The Africa Confidential Blog
Sahel crisis needs fast political rethink
Niger's putsch of 26 July ousted the last but one elected president in the Sahel region. Only Mauritania retains an elected leader, Mohamed Ould Ghazouani. All the other countries are run by military governments and are at war. The junta in Mali has lost control of much territory on the border with Niger and Burkina Faso, an area now under control of Islamic State in the Greater Sahara (ISGS).
This latest power grab in Niamey may have been born out of frustration over security but also to protect the interests of senior officers under investigation. The junta leaders say they want more arms to defeat the insurgents and Russia's Wagner Group is eager to replace trainers and suppliers from the European Union.
A purely military approach isn't working in Mali and Burkina Faso and creates more recruits for the jihadists. Niger is being assailed from two sides, both by branches of Islamic State/Da'ish: one branch on the border with Nigeria, Chad and Cameroon and ISGS on the Mali/Burkina Faso border.

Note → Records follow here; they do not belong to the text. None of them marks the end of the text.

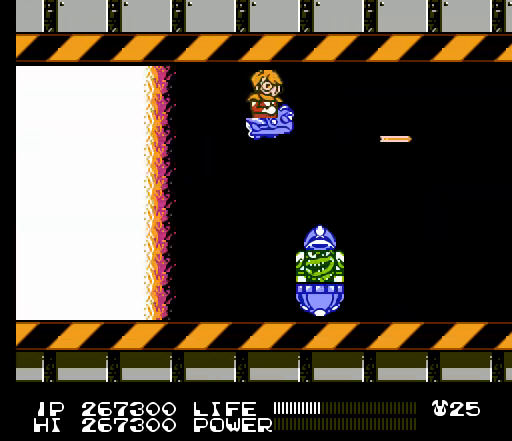
{"buttons": ["DPAD_RIGHT"], "events": [[33, "B", "up"], [67, "B", "down"], [100, "B", "up"], [133, "B", "down"], [167, "B", "up"], [167, "DPAD_UP", "up"], [200, "B", "down"], [233, "B", "up"], [267, "B", "down"], [300, "B", "up"], [333, "B", "down"], [367, "B", "up"], [400, "B", "down"], [433, "B", "up"], [467, "B", "down"], [500, "B", "up"]]}
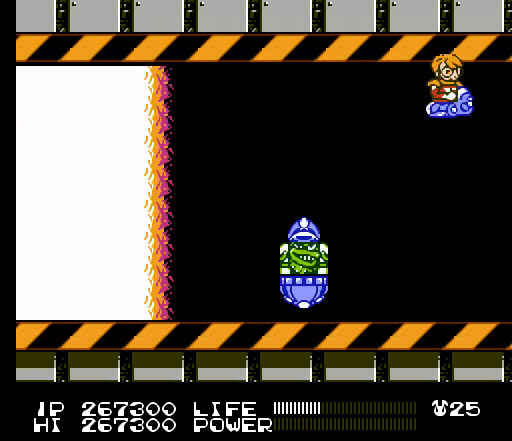
{"buttons": ["B"], "events": [[33, "B", "down"], [67, "B", "up"], [67, "DPAD_DOWN", "down"], [100, "B", "down"], [133, "B", "up"], [167, "B", "down"], [200, "B", "up"], [200, "DPAD_RIGHT", "up"], [233, "B", "down"], [267, "B", "up"], [300, "B", "down"], [333, "B", "up"], [367, "B", "down"], [400, "B", "up"], [433, "B", "down"], [433, "DPAD_DOWN", "up"], [467, "B", "up"], [500, "B", "down"]]}
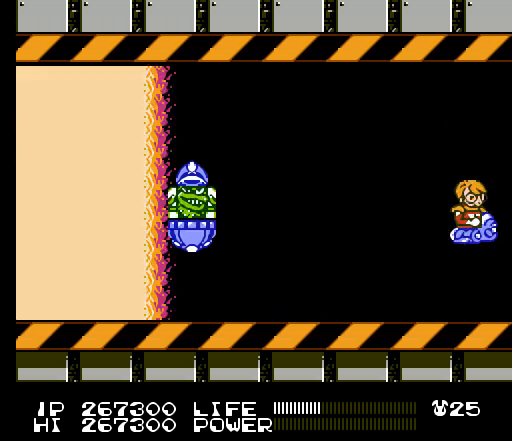
{"buttons": [], "events": [[33, "B", "up"], [67, "B", "down"], [100, "B", "up"], [133, "B", "down"], [133, "DPAD_UP", "down"], [167, "B", "up"], [200, "B", "down"], [233, "B", "up"], [267, "B", "down"], [300, "B", "up"], [333, "B", "down"], [367, "B", "up"], [400, "B", "down"], [400, "DPAD_UP", "up"], [433, "B", "up"], [467, "B", "down"], [500, "B", "up"]]}
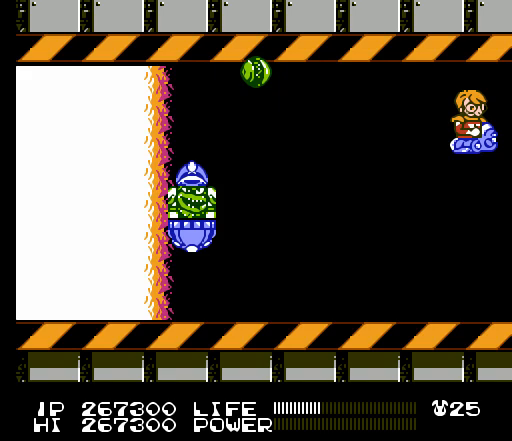
{"buttons": ["B"], "events": [[33, "B", "down"], [67, "B", "up"], [100, "B", "down"], [133, "B", "up"], [167, "B", "down"], [200, "B", "up"], [233, "B", "down"], [267, "B", "up"], [300, "B", "down"], [333, "B", "up"], [367, "B", "down"], [400, "B", "up"], [433, "B", "down"], [467, "B", "up"], [500, "B", "down"]]}
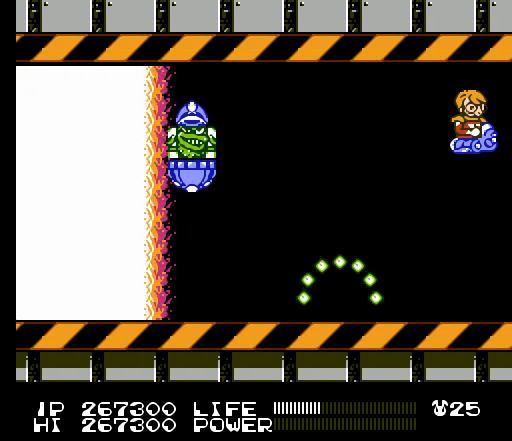
{"buttons": [], "events": [[33, "B", "up"], [67, "B", "down"], [100, "B", "up"], [133, "B", "down"], [167, "B", "up"], [200, "B", "down"], [233, "B", "up"], [267, "B", "down"], [300, "B", "up"], [333, "B", "down"], [367, "B", "up"], [400, "B", "down"], [433, "B", "up"], [467, "B", "down"], [500, "B", "up"]]}
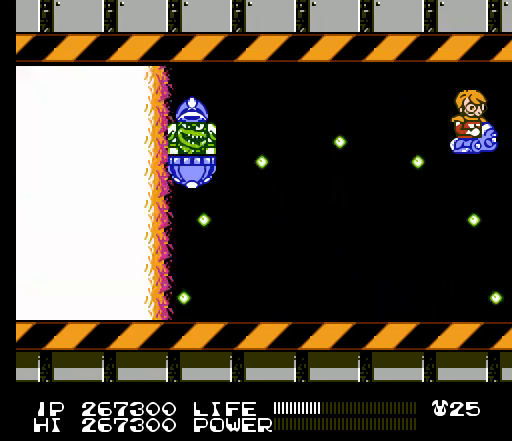
{"buttons": ["B"], "events": [[33, "B", "down"], [67, "B", "up"], [100, "B", "down"], [133, "B", "up"], [167, "B", "down"], [200, "B", "up"], [200, "DPAD_DOWN", "down"], [233, "B", "down"], [267, "B", "up"], [300, "B", "down"], [333, "B", "up"], [333, "DPAD_DOWN", "up"], [367, "B", "down"], [400, "B", "up"], [433, "B", "down"], [467, "B", "up"], [500, "B", "down"]]}
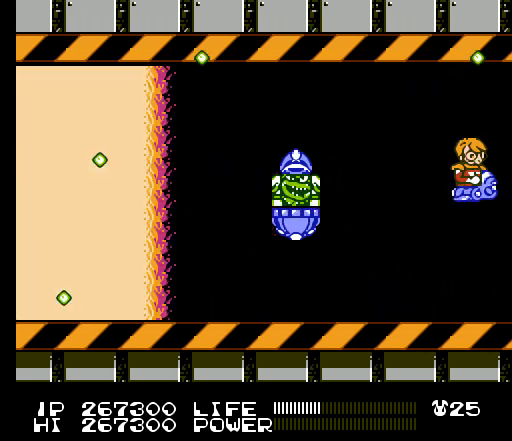
{"buttons": [], "events": [[33, "B", "up"], [33, "DPAD_UP", "down"], [67, "B", "down"], [100, "B", "up"], [133, "B", "down"], [167, "B", "up"], [167, "DPAD_LEFT", "down"], [200, "B", "down"], [233, "B", "up"], [267, "B", "down"], [300, "B", "up"], [333, "B", "down"], [367, "B", "up"], [400, "B", "down"], [433, "B", "up"], [433, "DPAD_UP", "up"], [467, "B", "down"], [467, "DPAD_LEFT", "up"], [500, "B", "up"]]}
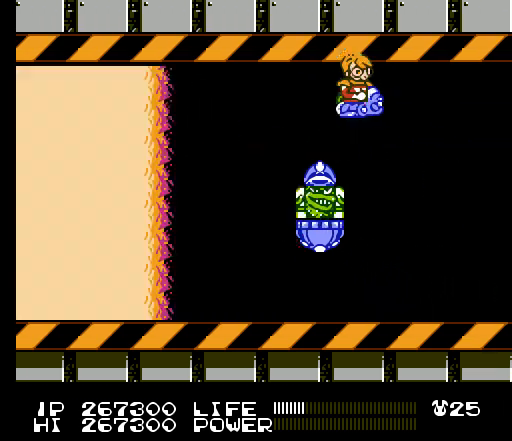
{"buttons": ["B", "DPAD_LEFT"], "events": [[33, "B", "down"], [67, "B", "up"], [100, "B", "down"], [100, "DPAD_RIGHT", "down"], [133, "B", "up"], [167, "B", "down"], [200, "B", "up"], [233, "B", "down"], [267, "B", "up"], [267, "DPAD_RIGHT", "up"], [300, "B", "down"], [333, "B", "up"], [333, "DPAD_LEFT", "down"], [367, "B", "down"], [400, "B", "up"], [433, "B", "down"], [467, "B", "up"], [500, "B", "down"]]}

Niger was the last of the Sahelian nations doing counter-insurgency the 'western' way. Supporters of ousted President Mohamed Bazoum insist it was working and Niger was defending its territory more effectively that Mali and Burkina Faso, suffering fewer casualties than its neighbours. Should the putsch presage a total break with western militaries and Wagner move into the vacuum, Nigériens could see more human rights abuses and more recruits for the jihadists.